**Work instruction:** Type out every line below exactly as it reads.

Records from a data source:
▼▼▼
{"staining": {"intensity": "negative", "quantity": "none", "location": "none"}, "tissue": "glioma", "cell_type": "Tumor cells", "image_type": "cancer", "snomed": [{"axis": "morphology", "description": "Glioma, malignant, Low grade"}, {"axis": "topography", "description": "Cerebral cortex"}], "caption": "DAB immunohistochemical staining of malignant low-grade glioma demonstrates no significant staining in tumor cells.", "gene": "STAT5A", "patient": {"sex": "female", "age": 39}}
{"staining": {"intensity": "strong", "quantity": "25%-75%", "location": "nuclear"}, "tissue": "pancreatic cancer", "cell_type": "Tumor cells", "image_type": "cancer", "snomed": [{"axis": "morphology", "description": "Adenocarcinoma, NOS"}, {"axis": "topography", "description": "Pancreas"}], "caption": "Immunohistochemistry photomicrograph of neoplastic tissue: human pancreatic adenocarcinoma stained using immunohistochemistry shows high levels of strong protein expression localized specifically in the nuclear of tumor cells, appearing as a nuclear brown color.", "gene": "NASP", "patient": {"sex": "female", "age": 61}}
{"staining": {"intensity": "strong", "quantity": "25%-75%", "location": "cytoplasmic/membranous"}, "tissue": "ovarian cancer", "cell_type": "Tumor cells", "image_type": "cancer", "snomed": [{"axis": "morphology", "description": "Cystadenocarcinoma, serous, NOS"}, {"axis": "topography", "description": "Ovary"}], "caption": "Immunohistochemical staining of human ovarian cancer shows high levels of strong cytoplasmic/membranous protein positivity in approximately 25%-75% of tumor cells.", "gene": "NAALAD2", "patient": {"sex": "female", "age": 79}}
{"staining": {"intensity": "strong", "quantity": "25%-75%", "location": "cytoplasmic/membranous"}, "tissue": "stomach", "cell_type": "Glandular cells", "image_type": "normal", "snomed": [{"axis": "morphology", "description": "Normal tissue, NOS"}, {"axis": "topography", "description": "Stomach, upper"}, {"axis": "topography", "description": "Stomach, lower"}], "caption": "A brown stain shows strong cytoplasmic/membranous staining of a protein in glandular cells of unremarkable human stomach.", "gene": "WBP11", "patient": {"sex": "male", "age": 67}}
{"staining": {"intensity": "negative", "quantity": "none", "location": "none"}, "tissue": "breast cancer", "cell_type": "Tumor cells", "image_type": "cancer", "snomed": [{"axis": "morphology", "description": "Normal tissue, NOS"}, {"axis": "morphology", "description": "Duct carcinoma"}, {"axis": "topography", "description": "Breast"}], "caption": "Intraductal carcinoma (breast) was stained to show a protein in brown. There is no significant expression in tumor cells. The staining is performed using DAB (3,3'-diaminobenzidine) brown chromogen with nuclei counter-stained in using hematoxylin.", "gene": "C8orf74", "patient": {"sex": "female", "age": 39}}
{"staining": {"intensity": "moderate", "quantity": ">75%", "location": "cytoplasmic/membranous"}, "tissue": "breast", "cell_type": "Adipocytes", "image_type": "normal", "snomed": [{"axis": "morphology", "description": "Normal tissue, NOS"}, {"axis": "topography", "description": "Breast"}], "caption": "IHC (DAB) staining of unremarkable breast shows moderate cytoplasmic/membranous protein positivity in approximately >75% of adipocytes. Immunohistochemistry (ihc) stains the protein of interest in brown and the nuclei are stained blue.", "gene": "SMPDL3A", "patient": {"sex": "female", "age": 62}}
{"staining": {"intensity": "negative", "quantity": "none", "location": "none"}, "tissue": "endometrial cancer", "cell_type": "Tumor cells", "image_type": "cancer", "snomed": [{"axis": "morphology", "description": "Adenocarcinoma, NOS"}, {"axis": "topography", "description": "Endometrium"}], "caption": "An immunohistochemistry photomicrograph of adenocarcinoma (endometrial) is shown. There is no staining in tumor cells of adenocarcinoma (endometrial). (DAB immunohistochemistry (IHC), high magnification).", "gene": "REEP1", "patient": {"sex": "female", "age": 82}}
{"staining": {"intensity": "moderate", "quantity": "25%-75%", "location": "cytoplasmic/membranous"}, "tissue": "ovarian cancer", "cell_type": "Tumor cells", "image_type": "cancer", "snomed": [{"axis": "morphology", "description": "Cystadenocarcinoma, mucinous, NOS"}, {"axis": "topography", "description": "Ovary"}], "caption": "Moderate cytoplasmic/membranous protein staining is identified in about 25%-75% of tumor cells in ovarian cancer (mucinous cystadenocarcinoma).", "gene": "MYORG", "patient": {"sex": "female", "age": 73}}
▲▲▲
**The completed task:**
{"staining": {"intensity": "negative", "quantity": "none", "location": "none"}, "tissue": "glioma", "cell_type": "Tumor cells", "image_type": "cancer", "snomed": [{"axis": "morphology", "description": "Glioma, malignant, Low grade"}, {"axis": "topography", "description": "Cerebral cortex"}], "caption": "DAB immunohistochemical staining of malignant low-grade glioma demonstrates no significant staining in tumor cells.", "gene": "STAT5A", "patient": {"sex": "female", "age": 39}}
{"staining": {"intensity": "strong", "quantity": "25%-75%", "location": "nuclear"}, "tissue": "pancreatic cancer", "cell_type": "Tumor cells", "image_type": "cancer", "snomed": [{"axis": "morphology", "description": "Adenocarcinoma, NOS"}, {"axis": "topography", "description": "Pancreas"}], "caption": "Immunohistochemistry photomicrograph of neoplastic tissue: human pancreatic adenocarcinoma stained using immunohistochemistry shows high levels of strong protein expression localized specifically in the nuclear of tumor cells, appearing as a nuclear brown color.", "gene": "NASP", "patient": {"sex": "female", "age": 61}}
{"staining": {"intensity": "strong", "quantity": "25%-75%", "location": "cytoplasmic/membranous"}, "tissue": "ovarian cancer", "cell_type": "Tumor cells", "image_type": "cancer", "snomed": [{"axis": "morphology", "description": "Cystadenocarcinoma, serous, NOS"}, {"axis": "topography", "description": "Ovary"}], "caption": "Immunohistochemical staining of human ovarian cancer shows high levels of strong cytoplasmic/membranous protein positivity in approximately 25%-75% of tumor cells.", "gene": "NAALAD2", "patient": {"sex": "female", "age": 79}}
{"staining": {"intensity": "strong", "quantity": "25%-75%", "location": "cytoplasmic/membranous"}, "tissue": "stomach", "cell_type": "Glandular cells", "image_type": "normal", "snomed": [{"axis": "morphology", "description": "Normal tissue, NOS"}, {"axis": "topography", "description": "Stomach, upper"}, {"axis": "topography", "description": "Stomach, lower"}], "caption": "A brown stain shows strong cytoplasmic/membranous staining of a protein in glandular cells of unremarkable human stomach.", "gene": "WBP11", "patient": {"sex": "male", "age": 67}}
{"staining": {"intensity": "negative", "quantity": "none", "location": "none"}, "tissue": "breast cancer", "cell_type": "Tumor cells", "image_type": "cancer", "snomed": [{"axis": "morphology", "description": "Normal tissue, NOS"}, {"axis": "morphology", "description": "Duct carcinoma"}, {"axis": "topography", "description": "Breast"}], "caption": "Intraductal carcinoma (breast) was stained to show a protein in brown. There is no significant expression in tumor cells. The staining is performed using DAB (3,3'-diaminobenzidine) brown chromogen with nuclei counter-stained in using hematoxylin.", "gene": "C8orf74", "patient": {"sex": "female", "age": 39}}
{"staining": {"intensity": "moderate", "quantity": ">75%", "location": "cytoplasmic/membranous"}, "tissue": "breast", "cell_type": "Adipocytes", "image_type": "normal", "snomed": [{"axis": "morphology", "description": "Normal tissue, NOS"}, {"axis": "topography", "description": "Breast"}], "caption": "IHC (DAB) staining of unremarkable breast shows moderate cytoplasmic/membranous protein positivity in approximately >75% of adipocytes. Immunohistochemistry (ihc) stains the protein of interest in brown and the nuclei are stained blue.", "gene": "SMPDL3A", "patient": {"sex": "female", "age": 62}}
{"staining": {"intensity": "negative", "quantity": "none", "location": "none"}, "tissue": "endometrial cancer", "cell_type": "Tumor cells", "image_type": "cancer", "snomed": [{"axis": "morphology", "description": "Adenocarcinoma, NOS"}, {"axis": "topography", "description": "Endometrium"}], "caption": "An immunohistochemistry photomicrograph of adenocarcinoma (endometrial) is shown. There is no staining in tumor cells of adenocarcinoma (endometrial). (DAB immunohistochemistry (IHC), high magnification).", "gene": "REEP1", "patient": {"sex": "female", "age": 82}}
{"staining": {"intensity": "moderate", "quantity": "25%-75%", "location": "cytoplasmic/membranous"}, "tissue": "ovarian cancer", "cell_type": "Tumor cells", "image_type": "cancer", "snomed": [{"axis": "morphology", "description": "Cystadenocarcinoma, mucinous, NOS"}, {"axis": "topography", "description": "Ovary"}], "caption": "Moderate cytoplasmic/membranous protein staining is identified in about 25%-75% of tumor cells in ovarian cancer (mucinous cystadenocarcinoma).", "gene": "MYORG", "patient": {"sex": "female", "age": 73}}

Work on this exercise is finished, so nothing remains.